Il calo nella registrazione elettorale tra i giovani rappresenta una tendenza comune a tutta la popolazione. Nonostante ci si aspettasse un aumento di circa 6 milioni tra i registrati per votare, l’aumento vero e proprio è stato di solo 2,5 milioni.
Questi dati vanno a spiegare il dato sull’affluenza effettiva alle urne: il 64% contro il 78% del 2017 e l’86% del 2013. Tendenze preoccupanti che destano ulteriori dubbi sullo stato di salute della già debole democrazie keniana.
Perché i giovani non vanno a votare?
È difficile capire esattamente quali siano le motivazioni che spingono i giovani keniani lontano dal voto. Sicuramente l’immobilismo della classe politica, avvertita distante dalla popolazione, rappresenta un fattore importante. La situazione economica di gran parte della popolazione, peggiorata dalla pandemia e dalle restrizioni imposte dal governo ha sicuramente accentuato questa distanza tra la politica e il cosiddetto paese reale, in particolar modo i più giovani.
Situazione economica del paese che non è stata affrontata seriamente dai candidati presidenziali, o quanto meno questa è stata l’impressione della popolazione che non ha risposto “presente” alla chiamata alle urne.
Lavorare per un maggiore senso civico nei giovani
Spiegazioni che, oggettivamente, non sono abbastanza convincenti.

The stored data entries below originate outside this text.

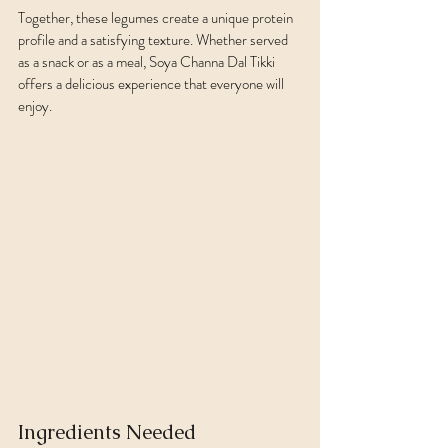
Together, these legumes create a unique protein 
profile and a satisfying texture. Whether served 
as a snack or as a meal, Soya Channa Dal Tikki 
offers a delicious experience that everyone will 
enjoy.
Ingredients Needed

È probabile che il sistema educativo in Kenya non riesca a imprimere un sufficiente senso civico nei ragazzi e le ragazze del Kenya.
È una tendenza a cui assistiamo ogni giorno lavorando con ragazzi e ragazze nelle baraccopoli di Nairobi, ma anche dialogando con le loro famiglie. Se da una parte non si lavora abbastanza sulla formazione civica dei bambini e delle bambine, dall’altra è forte la sensazione dei keniani e dei giovani keniani di essere sudditi più che cittadini, di essere alla mercé della classe politica corrotta e predatoria che occupa le posizioni di potere nel paese da decenni.
La scarsa partecipazione elettorale non è che la naturale conseguenza di uno scollamento totale dei giovani dalla vita pubblica. Ma è anche un circolo vizioso, perché la mancanza di un cambio generazionale nella classe politica nazionale non fa altro che allontanare ulteriormente i giovani dall’impegno politico e dal voto.